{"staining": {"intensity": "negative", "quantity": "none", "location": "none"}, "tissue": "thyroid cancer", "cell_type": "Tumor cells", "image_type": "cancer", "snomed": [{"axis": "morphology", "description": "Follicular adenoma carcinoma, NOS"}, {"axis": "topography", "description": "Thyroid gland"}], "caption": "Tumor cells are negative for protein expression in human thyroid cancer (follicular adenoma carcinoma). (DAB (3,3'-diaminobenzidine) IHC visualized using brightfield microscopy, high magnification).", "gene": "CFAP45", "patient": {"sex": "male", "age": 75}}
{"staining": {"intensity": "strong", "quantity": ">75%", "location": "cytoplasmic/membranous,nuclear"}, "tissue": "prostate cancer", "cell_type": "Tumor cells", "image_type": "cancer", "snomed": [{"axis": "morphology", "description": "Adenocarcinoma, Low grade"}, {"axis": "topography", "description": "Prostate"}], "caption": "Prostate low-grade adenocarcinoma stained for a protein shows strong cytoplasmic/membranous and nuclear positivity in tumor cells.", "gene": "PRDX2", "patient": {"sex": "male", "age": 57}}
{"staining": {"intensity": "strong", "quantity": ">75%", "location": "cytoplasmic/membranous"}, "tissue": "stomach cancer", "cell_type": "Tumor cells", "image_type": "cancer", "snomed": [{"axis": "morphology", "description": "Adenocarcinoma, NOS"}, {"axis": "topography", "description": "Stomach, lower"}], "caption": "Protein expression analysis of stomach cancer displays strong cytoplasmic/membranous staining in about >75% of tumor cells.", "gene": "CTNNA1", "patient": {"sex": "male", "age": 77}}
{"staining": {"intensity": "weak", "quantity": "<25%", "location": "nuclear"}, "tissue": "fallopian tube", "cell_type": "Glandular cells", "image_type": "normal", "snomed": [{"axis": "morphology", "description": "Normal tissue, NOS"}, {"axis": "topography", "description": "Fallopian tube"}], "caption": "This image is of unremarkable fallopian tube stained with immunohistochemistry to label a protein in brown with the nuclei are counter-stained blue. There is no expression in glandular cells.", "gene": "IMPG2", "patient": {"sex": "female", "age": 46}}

→ **WORK REQUIRED**
Could you write out exactly the lines above, starting at the first one and ending with the line that has "expression analysis of"?

→ **SOLUTION FOR THIS EXERCISE**
{"staining": {"intensity": "negative", "quantity": "none", "location": "none"}, "tissue": "thyroid cancer", "cell_type": "Tumor cells", "image_type": "cancer", "snomed": [{"axis": "morphology", "description": "Follicular adenoma carcinoma, NOS"}, {"axis": "topography", "description": "Thyroid gland"}], "caption": "Tumor cells are negative for protein expression in human thyroid cancer (follicular adenoma carcinoma). (DAB (3,3'-diaminobenzidine) IHC visualized using brightfield microscopy, high magnification).", "gene": "CFAP45", "patient": {"sex": "male", "age": 75}}
{"staining": {"intensity": "strong", "quantity": ">75%", "location": "cytoplasmic/membranous,nuclear"}, "tissue": "prostate cancer", "cell_type": "Tumor cells", "image_type": "cancer", "snomed": [{"axis": "morphology", "description": "Adenocarcinoma, Low grade"}, {"axis": "topography", "description": "Prostate"}], "caption": "Prostate low-grade adenocarcinoma stained for a protein shows strong cytoplasmic/membranous and nuclear positivity in tumor cells.", "gene": "PRDX2", "patient": {"sex": "male", "age": 57}}
{"staining": {"intensity": "strong", "quantity": ">75%", "location": "cytoplasmic/membranous"}, "tissue": "stomach cancer", "cell_type": "Tumor cells", "image_type": "cancer", "snomed": [{"axis": "morphology", "description": "Adenocarcinoma, NOS"}, {"axis": "topography", "description": "Stomach, lower"}], "caption": "Protein expression analysis of stomach cancer displays strong cytoplasmic/membranous staining in about >75% of tumor cells.", "gene": "CTNNA1", "patient": {"sex": "male", "age": 77}}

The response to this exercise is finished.